▸ EXTRACTED DATA
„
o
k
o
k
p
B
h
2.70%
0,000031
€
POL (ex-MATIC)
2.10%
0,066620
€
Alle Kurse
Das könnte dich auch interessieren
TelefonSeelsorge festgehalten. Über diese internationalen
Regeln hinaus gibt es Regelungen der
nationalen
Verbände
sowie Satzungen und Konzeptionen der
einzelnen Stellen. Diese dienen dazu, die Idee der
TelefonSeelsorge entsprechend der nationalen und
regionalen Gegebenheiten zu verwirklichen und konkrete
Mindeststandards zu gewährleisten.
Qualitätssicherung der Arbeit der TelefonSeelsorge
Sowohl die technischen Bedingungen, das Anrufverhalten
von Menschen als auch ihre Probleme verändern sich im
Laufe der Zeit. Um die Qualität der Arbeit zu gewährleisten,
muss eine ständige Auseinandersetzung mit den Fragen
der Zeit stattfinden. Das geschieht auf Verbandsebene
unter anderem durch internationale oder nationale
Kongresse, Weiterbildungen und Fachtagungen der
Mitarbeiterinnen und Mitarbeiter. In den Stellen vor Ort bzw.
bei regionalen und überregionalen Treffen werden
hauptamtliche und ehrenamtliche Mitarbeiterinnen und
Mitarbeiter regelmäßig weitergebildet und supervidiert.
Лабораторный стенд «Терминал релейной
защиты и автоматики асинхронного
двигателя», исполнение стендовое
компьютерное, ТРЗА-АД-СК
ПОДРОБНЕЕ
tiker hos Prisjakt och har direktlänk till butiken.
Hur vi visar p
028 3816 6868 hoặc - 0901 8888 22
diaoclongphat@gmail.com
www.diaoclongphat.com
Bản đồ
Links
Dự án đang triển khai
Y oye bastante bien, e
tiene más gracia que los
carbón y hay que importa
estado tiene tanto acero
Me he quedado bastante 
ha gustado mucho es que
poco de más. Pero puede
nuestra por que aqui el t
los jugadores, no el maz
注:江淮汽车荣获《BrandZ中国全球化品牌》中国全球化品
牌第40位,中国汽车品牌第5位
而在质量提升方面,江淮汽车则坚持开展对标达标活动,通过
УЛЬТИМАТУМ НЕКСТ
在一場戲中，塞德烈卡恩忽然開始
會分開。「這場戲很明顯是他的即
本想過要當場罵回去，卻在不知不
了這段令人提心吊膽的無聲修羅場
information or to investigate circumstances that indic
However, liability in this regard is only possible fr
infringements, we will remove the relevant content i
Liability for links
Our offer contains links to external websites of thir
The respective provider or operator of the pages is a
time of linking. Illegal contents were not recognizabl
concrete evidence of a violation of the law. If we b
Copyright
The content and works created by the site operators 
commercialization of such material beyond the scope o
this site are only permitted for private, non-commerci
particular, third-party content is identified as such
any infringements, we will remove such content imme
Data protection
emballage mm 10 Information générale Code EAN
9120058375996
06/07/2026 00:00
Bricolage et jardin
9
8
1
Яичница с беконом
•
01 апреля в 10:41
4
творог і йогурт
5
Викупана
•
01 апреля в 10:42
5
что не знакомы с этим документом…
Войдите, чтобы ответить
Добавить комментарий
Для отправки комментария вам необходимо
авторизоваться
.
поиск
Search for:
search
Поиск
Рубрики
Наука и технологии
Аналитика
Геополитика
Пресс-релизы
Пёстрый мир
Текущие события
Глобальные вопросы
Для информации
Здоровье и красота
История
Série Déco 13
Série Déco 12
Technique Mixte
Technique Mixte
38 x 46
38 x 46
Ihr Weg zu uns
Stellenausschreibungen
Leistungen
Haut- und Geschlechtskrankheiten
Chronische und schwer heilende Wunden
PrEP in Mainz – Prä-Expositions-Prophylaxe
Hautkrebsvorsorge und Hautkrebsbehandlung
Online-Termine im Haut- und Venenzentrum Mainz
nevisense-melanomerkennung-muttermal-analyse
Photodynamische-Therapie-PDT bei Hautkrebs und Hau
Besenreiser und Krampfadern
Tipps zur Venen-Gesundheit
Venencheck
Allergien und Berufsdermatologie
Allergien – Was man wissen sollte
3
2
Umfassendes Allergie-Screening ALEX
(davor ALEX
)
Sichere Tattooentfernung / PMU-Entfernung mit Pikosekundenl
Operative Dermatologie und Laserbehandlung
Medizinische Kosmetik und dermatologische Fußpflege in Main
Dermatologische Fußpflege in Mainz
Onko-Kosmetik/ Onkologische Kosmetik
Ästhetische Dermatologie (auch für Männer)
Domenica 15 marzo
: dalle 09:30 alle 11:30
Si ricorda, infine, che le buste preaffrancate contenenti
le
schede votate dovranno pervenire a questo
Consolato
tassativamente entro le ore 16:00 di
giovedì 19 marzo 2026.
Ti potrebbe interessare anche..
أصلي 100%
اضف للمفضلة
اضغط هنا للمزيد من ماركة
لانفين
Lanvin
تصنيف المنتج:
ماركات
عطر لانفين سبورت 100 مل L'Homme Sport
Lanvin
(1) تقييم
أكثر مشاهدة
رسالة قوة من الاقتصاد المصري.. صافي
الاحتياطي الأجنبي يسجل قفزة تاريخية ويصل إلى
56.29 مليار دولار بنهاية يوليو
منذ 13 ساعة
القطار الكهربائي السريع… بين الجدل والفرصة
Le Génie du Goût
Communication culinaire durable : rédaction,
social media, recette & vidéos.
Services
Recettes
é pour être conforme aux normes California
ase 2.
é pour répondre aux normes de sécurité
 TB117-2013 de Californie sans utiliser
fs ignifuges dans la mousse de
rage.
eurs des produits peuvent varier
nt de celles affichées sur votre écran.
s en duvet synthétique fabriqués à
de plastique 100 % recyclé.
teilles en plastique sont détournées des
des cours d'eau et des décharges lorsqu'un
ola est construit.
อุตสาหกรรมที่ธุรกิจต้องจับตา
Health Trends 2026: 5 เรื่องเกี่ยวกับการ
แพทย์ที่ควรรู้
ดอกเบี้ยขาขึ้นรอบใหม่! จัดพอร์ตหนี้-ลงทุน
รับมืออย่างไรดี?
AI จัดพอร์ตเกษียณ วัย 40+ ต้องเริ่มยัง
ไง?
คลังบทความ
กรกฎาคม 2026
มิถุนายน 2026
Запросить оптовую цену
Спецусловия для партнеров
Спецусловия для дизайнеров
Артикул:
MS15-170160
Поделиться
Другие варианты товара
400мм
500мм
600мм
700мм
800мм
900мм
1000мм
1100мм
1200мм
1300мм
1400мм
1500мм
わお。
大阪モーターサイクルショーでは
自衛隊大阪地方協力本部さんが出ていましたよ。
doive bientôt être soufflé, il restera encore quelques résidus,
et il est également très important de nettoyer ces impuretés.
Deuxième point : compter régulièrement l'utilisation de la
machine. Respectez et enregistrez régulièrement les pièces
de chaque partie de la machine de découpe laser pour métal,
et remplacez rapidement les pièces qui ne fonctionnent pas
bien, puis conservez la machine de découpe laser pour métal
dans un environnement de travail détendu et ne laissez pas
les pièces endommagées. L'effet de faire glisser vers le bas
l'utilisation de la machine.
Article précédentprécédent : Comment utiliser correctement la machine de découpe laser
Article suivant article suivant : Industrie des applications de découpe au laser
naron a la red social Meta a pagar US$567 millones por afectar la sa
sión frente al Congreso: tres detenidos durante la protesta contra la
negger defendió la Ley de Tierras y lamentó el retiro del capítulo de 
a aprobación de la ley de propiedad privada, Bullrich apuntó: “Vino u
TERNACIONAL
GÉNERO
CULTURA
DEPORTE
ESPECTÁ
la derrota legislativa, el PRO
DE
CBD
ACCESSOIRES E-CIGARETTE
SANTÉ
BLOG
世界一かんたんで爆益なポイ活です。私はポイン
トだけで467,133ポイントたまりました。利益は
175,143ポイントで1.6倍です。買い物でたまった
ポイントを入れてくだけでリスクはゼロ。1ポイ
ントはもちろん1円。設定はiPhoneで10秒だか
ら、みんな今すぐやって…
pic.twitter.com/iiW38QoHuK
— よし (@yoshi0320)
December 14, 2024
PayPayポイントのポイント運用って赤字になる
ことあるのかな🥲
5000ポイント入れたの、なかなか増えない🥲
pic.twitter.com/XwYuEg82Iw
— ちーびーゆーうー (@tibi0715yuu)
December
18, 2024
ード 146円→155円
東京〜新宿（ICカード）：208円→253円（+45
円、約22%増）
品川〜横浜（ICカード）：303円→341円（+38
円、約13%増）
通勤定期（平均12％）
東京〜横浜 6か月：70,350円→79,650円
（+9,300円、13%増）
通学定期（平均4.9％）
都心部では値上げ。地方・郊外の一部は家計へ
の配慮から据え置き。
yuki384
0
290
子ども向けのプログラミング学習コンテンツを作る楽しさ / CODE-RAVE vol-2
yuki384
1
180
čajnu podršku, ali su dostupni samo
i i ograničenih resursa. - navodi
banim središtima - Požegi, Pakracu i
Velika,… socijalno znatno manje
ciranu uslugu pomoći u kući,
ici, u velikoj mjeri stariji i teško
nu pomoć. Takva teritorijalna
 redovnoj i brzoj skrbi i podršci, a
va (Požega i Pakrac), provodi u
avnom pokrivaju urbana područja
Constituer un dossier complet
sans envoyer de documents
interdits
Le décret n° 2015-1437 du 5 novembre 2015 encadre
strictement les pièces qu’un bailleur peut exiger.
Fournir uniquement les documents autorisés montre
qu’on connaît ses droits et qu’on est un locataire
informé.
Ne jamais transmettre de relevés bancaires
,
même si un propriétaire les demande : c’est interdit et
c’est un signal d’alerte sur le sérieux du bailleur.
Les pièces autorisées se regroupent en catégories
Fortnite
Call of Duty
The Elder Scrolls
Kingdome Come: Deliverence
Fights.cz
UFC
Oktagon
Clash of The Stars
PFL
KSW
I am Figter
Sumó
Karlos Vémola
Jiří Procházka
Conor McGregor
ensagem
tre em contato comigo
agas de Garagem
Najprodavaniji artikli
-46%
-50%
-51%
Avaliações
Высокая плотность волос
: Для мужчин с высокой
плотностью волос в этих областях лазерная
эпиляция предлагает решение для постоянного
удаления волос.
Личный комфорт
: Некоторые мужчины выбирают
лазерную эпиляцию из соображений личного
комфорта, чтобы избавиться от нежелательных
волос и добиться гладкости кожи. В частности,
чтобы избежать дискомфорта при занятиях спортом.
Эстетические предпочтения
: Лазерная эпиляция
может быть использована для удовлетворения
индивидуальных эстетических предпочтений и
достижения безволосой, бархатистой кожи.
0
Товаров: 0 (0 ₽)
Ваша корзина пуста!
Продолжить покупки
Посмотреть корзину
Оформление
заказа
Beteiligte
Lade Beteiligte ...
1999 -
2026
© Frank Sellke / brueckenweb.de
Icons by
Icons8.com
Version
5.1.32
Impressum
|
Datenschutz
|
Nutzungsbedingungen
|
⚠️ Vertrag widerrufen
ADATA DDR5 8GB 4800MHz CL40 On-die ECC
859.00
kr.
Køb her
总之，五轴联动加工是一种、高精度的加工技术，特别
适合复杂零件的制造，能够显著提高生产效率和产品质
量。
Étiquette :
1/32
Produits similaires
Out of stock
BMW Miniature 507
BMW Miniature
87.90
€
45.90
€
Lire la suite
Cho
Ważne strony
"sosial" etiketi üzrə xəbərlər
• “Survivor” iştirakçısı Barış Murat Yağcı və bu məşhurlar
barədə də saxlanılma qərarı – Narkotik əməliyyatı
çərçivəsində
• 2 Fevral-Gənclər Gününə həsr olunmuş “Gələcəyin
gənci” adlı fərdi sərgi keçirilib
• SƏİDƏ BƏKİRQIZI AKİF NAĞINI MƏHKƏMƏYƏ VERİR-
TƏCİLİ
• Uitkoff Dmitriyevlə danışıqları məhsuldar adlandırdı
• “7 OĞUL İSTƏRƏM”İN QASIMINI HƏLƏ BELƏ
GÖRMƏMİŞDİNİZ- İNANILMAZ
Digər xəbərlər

▸ ABOUT THIS EXERCISE
Rewrite the listing from its first line through the line containing "sowie Satzungen und Konzeptionen der", substituting "Richtlinien" for "Regeln" and leaving everything else in those lines unchanged. Give only these lines.

▸ RESPONSE AREA
„
o
k
o
k
p
B
h
2.70%
0,000031
€
POL (ex-MATIC)
2.10%
0,066620
€
Alle Kurse
Das könnte dich auch interessieren
TelefonSeelsorge festgehalten. Über diese internationalen
Richtlinien hinaus gibt es Regelungen der
nationalen
Verbände
sowie Satzungen und Konzeptionen der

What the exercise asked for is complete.